**Job**
In the data that follows, find the line with "[590,109,608,114] 。 ->"; transcribe it, every later line up to the one with "(716, 485) none", and that line as well, exactly and with no others.

**Materials provided**
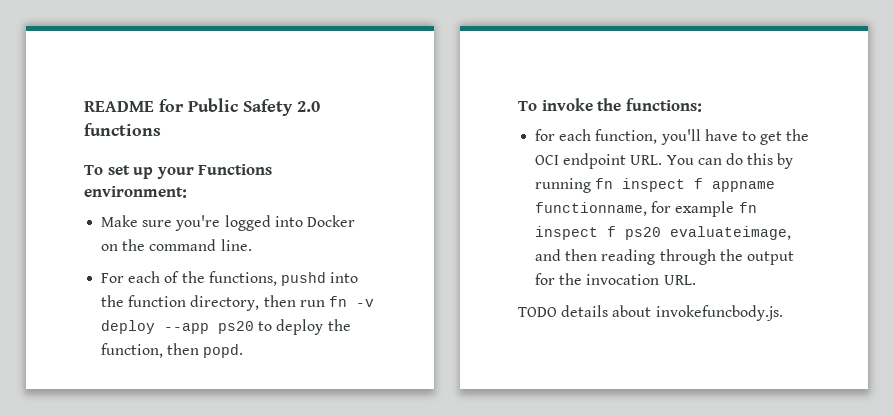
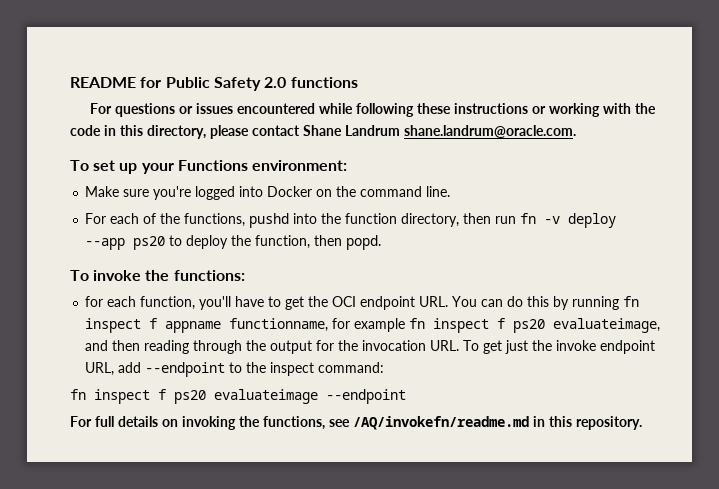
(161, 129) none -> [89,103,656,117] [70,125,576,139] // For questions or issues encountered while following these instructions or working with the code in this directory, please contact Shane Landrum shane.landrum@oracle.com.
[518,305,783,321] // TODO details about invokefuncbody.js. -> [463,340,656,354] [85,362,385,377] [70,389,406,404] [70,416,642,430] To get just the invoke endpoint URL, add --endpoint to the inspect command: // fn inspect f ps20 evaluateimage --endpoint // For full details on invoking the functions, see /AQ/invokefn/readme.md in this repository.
* * *
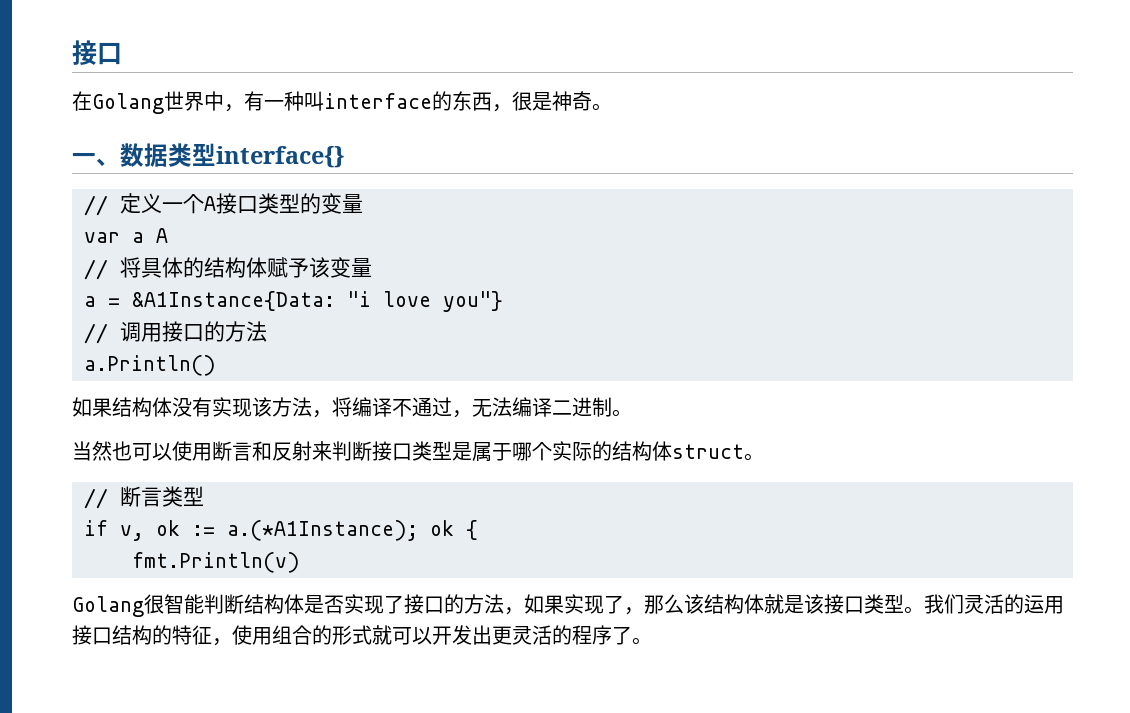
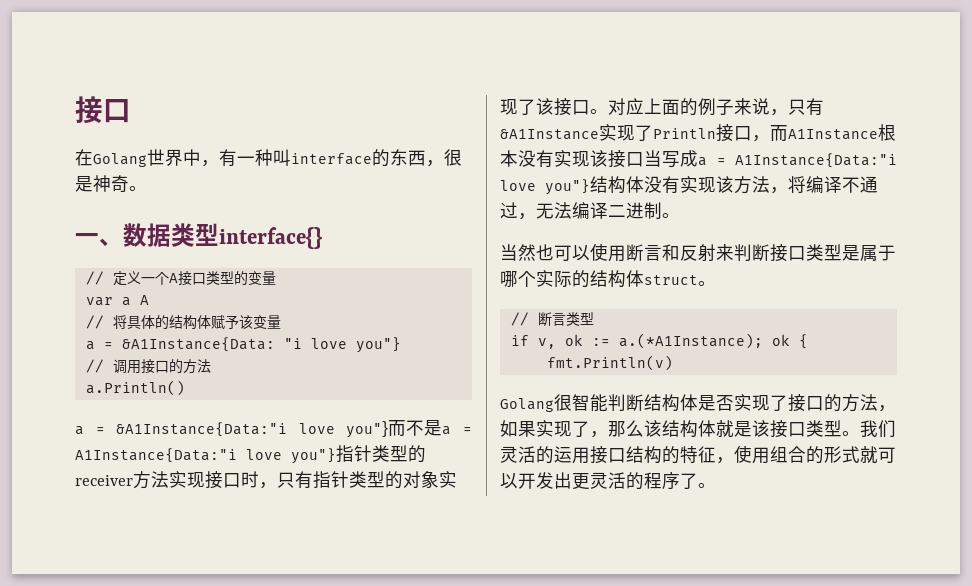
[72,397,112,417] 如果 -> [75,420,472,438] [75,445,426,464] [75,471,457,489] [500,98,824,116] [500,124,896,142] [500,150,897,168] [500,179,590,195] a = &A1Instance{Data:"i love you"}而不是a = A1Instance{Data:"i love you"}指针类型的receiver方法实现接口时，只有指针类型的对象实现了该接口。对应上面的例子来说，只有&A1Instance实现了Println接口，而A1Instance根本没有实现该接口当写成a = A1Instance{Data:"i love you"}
* * *
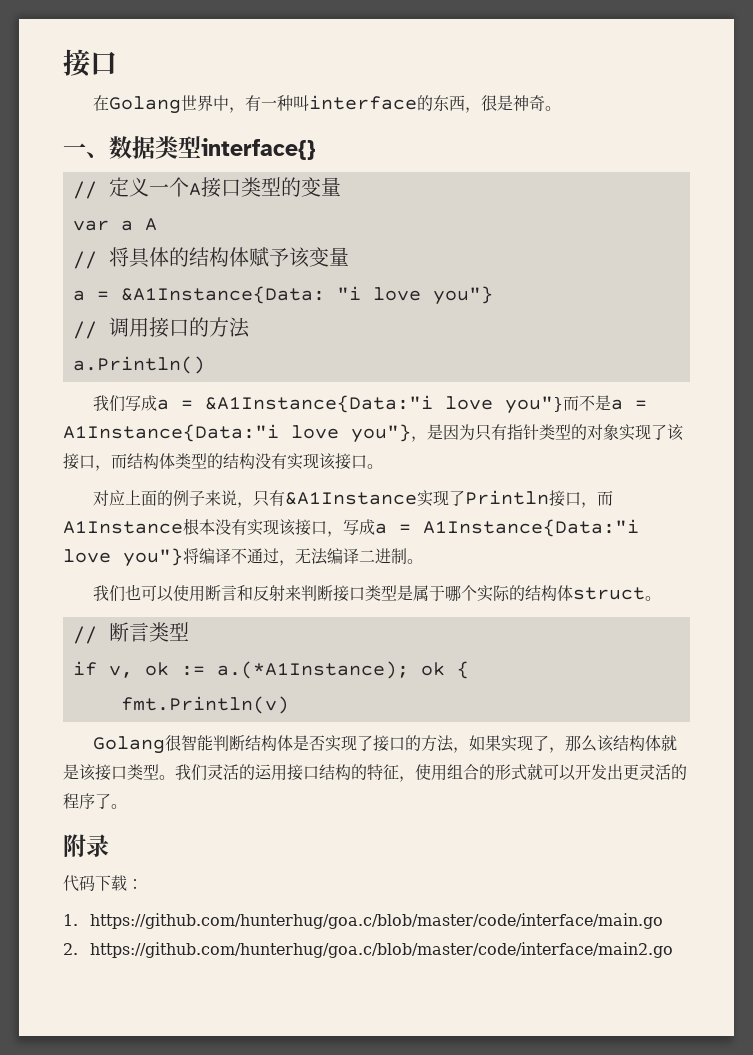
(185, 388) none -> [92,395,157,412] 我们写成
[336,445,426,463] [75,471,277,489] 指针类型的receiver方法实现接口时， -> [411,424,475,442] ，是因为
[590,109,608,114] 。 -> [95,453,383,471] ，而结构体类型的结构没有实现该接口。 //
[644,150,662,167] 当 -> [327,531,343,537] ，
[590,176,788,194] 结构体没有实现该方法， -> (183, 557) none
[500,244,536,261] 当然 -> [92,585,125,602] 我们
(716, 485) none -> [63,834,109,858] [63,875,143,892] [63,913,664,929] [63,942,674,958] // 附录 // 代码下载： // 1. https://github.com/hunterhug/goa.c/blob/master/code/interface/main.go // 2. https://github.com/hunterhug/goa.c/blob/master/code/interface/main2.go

**Result of the task**
[590,109,608,114] 。 -> [95,453,383,471] ，而结构体类型的结构没有实现该接口。 //
[644,150,662,167] 当 -> [327,531,343,537] ，
[590,176,788,194] 结构体没有实现该方法， -> (183, 557) none
[500,244,536,261] 当然 -> [92,585,125,602] 我们
(716, 485) none -> [63,834,109,858] [63,875,143,892] [63,913,664,929] [63,942,674,958] // 附录 // 代码下载： // 1. https://github.com/hunterhug/goa.c/blob/master/code/interface/main.go // 2. https://github.com/hunterhug/goa.c/blob/master/code/interface/main2.go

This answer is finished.